### [What you will do]
Output each entry exactly as written.

Data entries:
******************************

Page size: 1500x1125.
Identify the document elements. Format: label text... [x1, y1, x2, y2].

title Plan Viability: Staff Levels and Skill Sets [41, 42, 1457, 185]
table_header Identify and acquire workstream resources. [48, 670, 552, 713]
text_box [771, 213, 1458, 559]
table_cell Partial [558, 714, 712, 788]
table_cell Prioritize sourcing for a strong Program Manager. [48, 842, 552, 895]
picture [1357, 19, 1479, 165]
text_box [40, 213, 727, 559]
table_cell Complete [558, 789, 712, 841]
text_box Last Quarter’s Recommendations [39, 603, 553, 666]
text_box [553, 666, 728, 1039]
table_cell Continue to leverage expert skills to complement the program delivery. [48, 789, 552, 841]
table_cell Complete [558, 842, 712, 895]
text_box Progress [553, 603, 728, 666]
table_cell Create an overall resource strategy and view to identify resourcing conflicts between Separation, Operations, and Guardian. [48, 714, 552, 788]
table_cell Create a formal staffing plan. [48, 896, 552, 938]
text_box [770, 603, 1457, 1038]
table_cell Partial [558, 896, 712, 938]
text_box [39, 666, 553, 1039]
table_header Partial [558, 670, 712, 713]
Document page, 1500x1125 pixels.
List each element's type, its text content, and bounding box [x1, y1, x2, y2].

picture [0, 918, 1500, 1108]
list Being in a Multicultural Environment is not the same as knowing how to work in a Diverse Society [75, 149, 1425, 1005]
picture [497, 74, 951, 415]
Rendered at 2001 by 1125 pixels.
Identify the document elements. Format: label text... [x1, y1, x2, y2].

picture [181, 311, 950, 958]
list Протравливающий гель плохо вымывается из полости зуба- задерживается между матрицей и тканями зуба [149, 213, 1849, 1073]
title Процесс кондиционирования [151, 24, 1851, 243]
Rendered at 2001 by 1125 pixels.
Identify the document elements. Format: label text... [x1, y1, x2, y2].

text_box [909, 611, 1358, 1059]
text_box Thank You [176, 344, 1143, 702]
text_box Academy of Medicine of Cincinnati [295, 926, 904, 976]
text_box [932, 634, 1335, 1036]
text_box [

******************************

### [Response to this task]
Page size: 1500x1125.
Identify the document elements. Format: label text... [x1, y1, x2, y2].

title Plan Viability: Staff Levels and Skill Sets [41, 42, 1457, 185]
table_header Identify and acquire workstream resources. [48, 670, 552, 713]
text_box [771, 213, 1458, 559]
table_cell Partial [558, 714, 712, 788]
table_cell Prioritize sourcing for a strong Program Manager. [48, 842, 552, 895]
picture [1357, 19, 1479, 165]
text_box [40, 213, 727, 559]
table_cell Complete [558, 789, 712, 841]
text_box Last Quarter’s Recommendations [39, 603, 553, 666]
text_box [553, 666, 728, 1039]
table_cell Continue to leverage expert skills to complement the program delivery. [48, 789, 552, 841]
table_cell Complete [558, 842, 712, 895]
text_box Progress [553, 603, 728, 666]
table_cell Create an overall resource strategy and view to identify resourcing conflicts between Separation, Operations, and Guardian. [48, 714, 552, 788]
table_cell Create a formal staffing plan. [48, 896, 552, 938]
text_box [770, 603, 1457, 1038]
table_cell Partial [558, 896, 712, 938]
text_box [39, 666, 553, 1039]
table_header Partial [558, 670, 712, 713]
Document page, 1500x1125 pixels.
List each element's type, its text content, and bounding box [x1, y1, x2, y2].

picture [0, 918, 1500, 1108]
list Being in a Multicultural Environment is not the same as knowing how to work in a Diverse Society [75, 149, 1425, 1005]
picture [497, 74, 951, 415]
Rendered at 2001 by 1125 pixels.
Identify the document elements. Format: label text... [x1, y1, x2, y2].

picture [181, 311, 950, 958]
list Протравливающий гель плохо вымывается из полости зуба- задерживается между матрицей и тканями зуба [149, 213, 1849, 1073]
title Процесс кондиционирования [151, 24, 1851, 243]
Rendered at 2001 by 1125 pixels.
Identify the document elements. Format: label text... [x1, y1, x2, y2].

text_box [909, 611, 1358, 1059]
text_box Thank You [176, 344, 1143, 702]
text_box Academy of Medicine of Cincinnati [295, 926, 904, 976]
text_box [932, 634, 1335, 1036]
text_box [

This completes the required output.